Even more strange is that these exceptions are raised even if `jar-basis` is never referenced in any entry-point function. It seems just calling `create-basis` multiple times is causing the exceptions.

```
Exception in thread "Thread-7" java.lang.ExceptionInInitializerError
    at clojure.tools.deps.alpha.util.S3TransporterFactory.triggerLoad(S3TransporterFactory.java:44)
    at clojure.tools.deps.alpha.util.S3TransporterFactory.access$100(S3TransporterFactory.java:29)
    at clojure.tools.deps.alpha.util.S3TransporterFactory$1.run(S3TransporterFactory.java:49)
    at java.lang.Thread.run(Thread.java:748)
Caused by: Syntax error compiling at (clojure/tools/reader.clj:1:1).
    at clojure.lang.Compiler.load(Compiler.java:7652)
    at clojure.lang.RT.loadResourceScript(RT.java:381)
    ...
Caused by: java.lang.IllegalAccessError: indexing-reader? does not exist
    at clojure.core$refer.invokeStatic(core.clj:4237)
    at clojure.core$refer.doInvoke(core.clj:4205)
```

Another version of the error.

```
Exception in thread "Thread-7" java.lang.ExceptionInInitializerError
    at clojure.tools.deps.alpha.util.S3TransporterFactory.triggerLoad(S3TransporterFactory.java:44)
    at clojure.tools.deps.alpha.util.S3TransporterFactory.access$100(S3TransporterFactory.java:29)
    at clojure.tools.deps.alpha.util.S3TransporterFactory$1.run(S3TransporterFactory.java:49)
    at java.lang.Thread.run(Thread.java:748)
Caused by: Syntax error compiling at (clojure/tools/reader/reader_types.clj:1:1).
    at clojure.lang.Compiler.load(Compiler.java:7652)
    at clojure.lang.RT.loadResourceScript(RT.java:381)
    ...
Caused by: java.lang.IllegalAccessError: whitespace? does not exist
    at clojure.core$refer.invokeStatic(core.clj:4237)
    at clojure.core$refer.doInvoke(core.clj:4205)
```
by
This is a race condition on code loading.

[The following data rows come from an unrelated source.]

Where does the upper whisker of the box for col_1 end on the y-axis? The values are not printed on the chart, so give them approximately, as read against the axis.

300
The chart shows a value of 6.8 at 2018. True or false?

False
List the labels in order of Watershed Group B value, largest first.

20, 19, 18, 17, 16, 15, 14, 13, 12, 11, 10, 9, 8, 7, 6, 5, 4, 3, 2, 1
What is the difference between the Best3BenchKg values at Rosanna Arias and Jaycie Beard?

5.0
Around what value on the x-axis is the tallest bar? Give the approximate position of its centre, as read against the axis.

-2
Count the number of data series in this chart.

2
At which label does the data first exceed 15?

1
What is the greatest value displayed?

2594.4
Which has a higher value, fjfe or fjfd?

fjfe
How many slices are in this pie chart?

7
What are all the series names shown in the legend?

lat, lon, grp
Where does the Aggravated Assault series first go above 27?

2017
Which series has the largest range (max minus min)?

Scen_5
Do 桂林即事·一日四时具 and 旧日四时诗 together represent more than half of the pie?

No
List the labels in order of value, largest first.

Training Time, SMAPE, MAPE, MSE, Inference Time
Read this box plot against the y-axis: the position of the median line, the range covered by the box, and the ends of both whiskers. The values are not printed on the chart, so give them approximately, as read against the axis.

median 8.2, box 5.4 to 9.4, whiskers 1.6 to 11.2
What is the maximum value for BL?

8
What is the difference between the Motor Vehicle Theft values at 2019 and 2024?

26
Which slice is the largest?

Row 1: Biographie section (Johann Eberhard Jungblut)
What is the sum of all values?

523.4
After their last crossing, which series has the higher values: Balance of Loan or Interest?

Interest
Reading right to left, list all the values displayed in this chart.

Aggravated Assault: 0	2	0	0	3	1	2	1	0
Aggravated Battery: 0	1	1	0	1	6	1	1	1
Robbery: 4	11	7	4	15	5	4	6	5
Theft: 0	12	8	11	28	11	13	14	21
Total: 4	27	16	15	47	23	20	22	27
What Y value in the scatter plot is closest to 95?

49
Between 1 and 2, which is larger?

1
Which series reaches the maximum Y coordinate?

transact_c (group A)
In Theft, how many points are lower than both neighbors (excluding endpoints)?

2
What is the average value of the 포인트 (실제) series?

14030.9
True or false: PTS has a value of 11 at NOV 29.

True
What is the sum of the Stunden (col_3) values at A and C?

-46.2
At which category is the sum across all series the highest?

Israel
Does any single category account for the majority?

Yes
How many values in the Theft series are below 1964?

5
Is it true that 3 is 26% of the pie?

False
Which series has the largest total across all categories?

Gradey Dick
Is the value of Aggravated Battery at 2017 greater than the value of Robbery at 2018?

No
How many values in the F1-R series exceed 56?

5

calling create-basis ultimately causes maven code to spin off another thread which ends up loading some code if it isn't loaded yet. That code loading is racing with other code loading happening in your build.clj, and causing these errors.

if you require the namespace clojure.tools.deps.alpha.util.s3-transporter at the top of your build.clj it should preload the code and eliminate the race. It will make your script slower to launch though.
by
Thanks for the explanation of the issue! That is very helpful.
by
Also ran into the race condition with https://github.com/clj-easy/graal-build-time.
by
The race condition on load here should be fixed in latest release of tools.build btw.